--- DIRECTIVE A ---
In the overview of mentoring in the sciences, which organization's definition of mentorship is quoted?

--- DOCUMENT ---
━━━━
Mentoring in the Sciences

A Brief Overview of Mentorship

Mentoring is an integral part of careers in the sciences. According to the National Academies of Sciences, mentorship is “a professional, working alliance in which individuals work together over time to support the personal and professional growth, development, and success of the relational partners through the provision of career and psychosocial support.”

Mentorship is based on the belief that one person, or a group of persons, can create a positive difference in the lives of others. In scientific environments, mentorship often takes the form of faculty mentoring graduate or post-doctoral trainees, established faculty mentoring early career faculty, or post-doctoral trainees mentoring graduate trainees.

Mentoring relationships can be formally developed through programs and networks, or informal discussion between those seeking new skills or career development and those willing to provide training or helpful viewpoints, advice, and/or networking to support that growth.
━━━━
--- EXERCISE MATERIALS ---

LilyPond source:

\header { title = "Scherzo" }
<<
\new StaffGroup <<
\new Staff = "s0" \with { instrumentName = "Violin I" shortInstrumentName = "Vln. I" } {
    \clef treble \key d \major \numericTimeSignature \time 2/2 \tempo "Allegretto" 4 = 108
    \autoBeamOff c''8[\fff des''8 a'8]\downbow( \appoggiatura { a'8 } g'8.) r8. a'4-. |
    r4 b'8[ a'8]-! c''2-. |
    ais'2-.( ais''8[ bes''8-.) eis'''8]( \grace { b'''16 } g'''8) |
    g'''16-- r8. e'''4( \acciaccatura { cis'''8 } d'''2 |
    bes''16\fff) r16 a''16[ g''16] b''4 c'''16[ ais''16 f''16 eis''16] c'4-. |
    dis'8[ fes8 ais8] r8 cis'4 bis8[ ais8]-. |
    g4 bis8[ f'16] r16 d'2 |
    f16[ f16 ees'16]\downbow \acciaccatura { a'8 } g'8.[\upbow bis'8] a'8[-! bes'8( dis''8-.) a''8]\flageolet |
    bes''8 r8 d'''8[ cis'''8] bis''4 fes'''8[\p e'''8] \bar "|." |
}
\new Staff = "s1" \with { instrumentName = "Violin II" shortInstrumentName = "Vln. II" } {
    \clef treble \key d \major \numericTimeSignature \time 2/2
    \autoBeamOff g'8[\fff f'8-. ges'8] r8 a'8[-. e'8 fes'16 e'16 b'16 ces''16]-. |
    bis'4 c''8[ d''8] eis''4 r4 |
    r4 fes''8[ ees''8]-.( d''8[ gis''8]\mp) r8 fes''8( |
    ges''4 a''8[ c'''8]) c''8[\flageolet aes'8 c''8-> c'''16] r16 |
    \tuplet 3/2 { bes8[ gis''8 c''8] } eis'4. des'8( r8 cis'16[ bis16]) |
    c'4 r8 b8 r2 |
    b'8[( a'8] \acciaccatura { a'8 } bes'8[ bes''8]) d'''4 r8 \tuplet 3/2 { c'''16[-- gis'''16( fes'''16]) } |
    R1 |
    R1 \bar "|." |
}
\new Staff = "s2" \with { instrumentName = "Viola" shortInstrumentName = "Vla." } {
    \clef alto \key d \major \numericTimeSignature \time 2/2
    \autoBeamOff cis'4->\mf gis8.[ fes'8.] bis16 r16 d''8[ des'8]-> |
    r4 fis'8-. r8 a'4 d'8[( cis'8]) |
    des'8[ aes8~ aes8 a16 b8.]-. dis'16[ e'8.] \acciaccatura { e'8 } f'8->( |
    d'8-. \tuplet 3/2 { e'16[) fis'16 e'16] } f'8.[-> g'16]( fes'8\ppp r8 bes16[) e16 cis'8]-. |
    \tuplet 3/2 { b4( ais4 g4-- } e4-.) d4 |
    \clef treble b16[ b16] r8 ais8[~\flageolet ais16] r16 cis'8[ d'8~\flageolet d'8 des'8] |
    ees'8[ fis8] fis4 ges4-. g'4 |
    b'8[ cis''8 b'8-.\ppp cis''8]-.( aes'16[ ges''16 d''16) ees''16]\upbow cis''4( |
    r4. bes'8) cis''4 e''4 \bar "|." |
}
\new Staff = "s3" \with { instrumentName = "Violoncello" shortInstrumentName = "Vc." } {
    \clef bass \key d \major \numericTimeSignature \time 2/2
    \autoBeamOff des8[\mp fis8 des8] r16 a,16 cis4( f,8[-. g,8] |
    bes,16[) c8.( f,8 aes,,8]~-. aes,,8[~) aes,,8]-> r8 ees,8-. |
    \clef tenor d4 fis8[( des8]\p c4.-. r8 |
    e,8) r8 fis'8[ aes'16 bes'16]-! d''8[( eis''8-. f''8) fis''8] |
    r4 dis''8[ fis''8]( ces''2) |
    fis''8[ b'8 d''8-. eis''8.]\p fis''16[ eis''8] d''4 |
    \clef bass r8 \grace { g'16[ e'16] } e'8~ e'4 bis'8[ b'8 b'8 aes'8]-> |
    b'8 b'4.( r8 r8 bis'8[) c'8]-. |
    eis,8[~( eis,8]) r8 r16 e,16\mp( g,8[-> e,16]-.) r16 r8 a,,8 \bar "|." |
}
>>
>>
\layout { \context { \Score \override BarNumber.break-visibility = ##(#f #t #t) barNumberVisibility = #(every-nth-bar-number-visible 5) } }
━━━━
--- DIRECTIVE B ---
Return each line of the records that contains the string "bass". Case counts.

--- FULL ANSWER A ---
The National Academies of Sciences.

--- FULL ANSWER B ---
    \clef bass \key d \major \numericTimeSignature \time 2/2
    \clef bass r8 \grace { g'16[ e'16] } e'8~ e'4 bis'8[ b'8 b'8 aes'8]-> |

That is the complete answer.